다양한 case가 있겠지만, 이번 경우는 yarn.nodemanager.resource.memory-mb가 spark executor의 최소 (1024+384MB) size보다 작아서 발생한 것이다. 이 원인을 찾아낸 과정의 기록이다.
--------
예전에 HDP Cluster 구축 테스트 하느라고, local pc에 VM 3개에 띄우고, Cluster 구축한 환경이 있었다. 최근에 다시 필요해져서 VM 올리고 service들 다시 올려보니, thrift server가 계속 올라오지 않았다.
Ambari 화면이다.
task log를 살펴보았다.
2020-04-20 19:31:13,890 - Generating properties file: /usr/hdp/current/spark2-thriftserver/conf/spark-thrift-sparkconf.conf 2020-04-20 19:31:13,891 - File['/usr/hdp/current/spark2-thriftserver/conf/spark-thrift-sparkconf.conf'] {'owner': 'hive', 'content': InlineTemplate(...), 'group': 'hadoop', 'mode': 0644, 'encoding': 'UTF-8'} 2020-04-20 19:31:13,917 - Writing File['/usr/hdp/current/spark2-thriftserver/conf/spark-thrift-sparkconf.conf'] because contents don't match 2020-04-20 19:31:13,922 - File['/usr/hdp/current/spark2-thriftserver/conf/spark-thrift-fairscheduler.xml'] {'content': InlineTemplate(...), 'owner': 'spark', 'group': 'spark', 'mode': 0755} 2020-04-20 19:31:13,927 - Execute['/usr/hdp/current/spark2-thriftserver/sbin/start-thriftserver.sh --properties-file /usr/hdp/current/spark2-thriftserver/conf/spark-thrift-sparkconf.conf '] {'environment': {'JAVA_HOME': u'/usr/jdk64/jdk1.8.0_112'}, 'not_if': 'ambari-sudo.sh -H -E test -f /var/run/spark2/spark-spark-org.apache.spark.sql.hive.thriftserver.HiveThriftServer2-1.pid && ambari-sudo.sh -H -E pgrep -F /var/run/spark2/spark-spark-org.apache.spark.sql.hive.thriftserver.HiveThriftServer2-1.pid', 'user': 'spark'} 2020-04-20 19:31:46,702 - Check connection to STS is created. 2020-04-20 19:31:46,704 - Execute['! /usr/hdp/current/spark2-thriftserver/bin/beeline -u 'jdbc:hive2://centos-03:10016/default;transportMode=binary' -e '' 2>&1| awk '{print}'|grep -i -e 'Connection refused' -e 'Invalid URL' -e 'Error: Could not open''] {'path': [u'/usr/hdp/current/spark2-thriftserver/bin/beeline'], 'user': 'spark', 'timeout': 60.0} 2020-04-20 19:31:48,131 - Connection to STS still is not created. 2020-04-20 19:31:48,131 - Check STS process status. 2020-04-20 19:31:48,131 - Process with pid 29188 is not running.
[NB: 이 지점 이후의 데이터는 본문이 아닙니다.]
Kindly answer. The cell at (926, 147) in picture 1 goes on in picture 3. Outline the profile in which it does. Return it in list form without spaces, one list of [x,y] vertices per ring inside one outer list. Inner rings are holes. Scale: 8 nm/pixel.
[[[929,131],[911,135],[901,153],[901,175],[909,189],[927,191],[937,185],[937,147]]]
Stale pid file at /var/run/spark2/spark-spark-org.apache.spark.sql.hive.thriftserver.HiveThriftServer2-1.pid Command failed after 1 tries
error라 보여지는 부분은 "Connection to STS still is not created"이다.
늘, 항상 그렇듯이 이럴 땐 구글링이다. 뭔가 쭈욱 나온다.
하나씩 읽어봐도, 유사한 case 같으나 명확한 원인이 도출이 안된다.
구글링 결과에도, 명확히 찾지 못했을 때는, 경험상 다음 스텝은 재설치다. 무언가 환경이 꼬여 있을수도 있으니 깔끔하게 재설치다.
다른 host에 번갈아가며 thrift server 재설치하고, 서비스 올려서 확인하고, spark2를 아예 삭제하고, 설치하고 서비스 확인하고.. 지루하게 시간만 흐르다가, 다시 로그를 살펴보았다.
ambari agent가 수행하는 명령어를 terminal에서 직접 수행해보았다.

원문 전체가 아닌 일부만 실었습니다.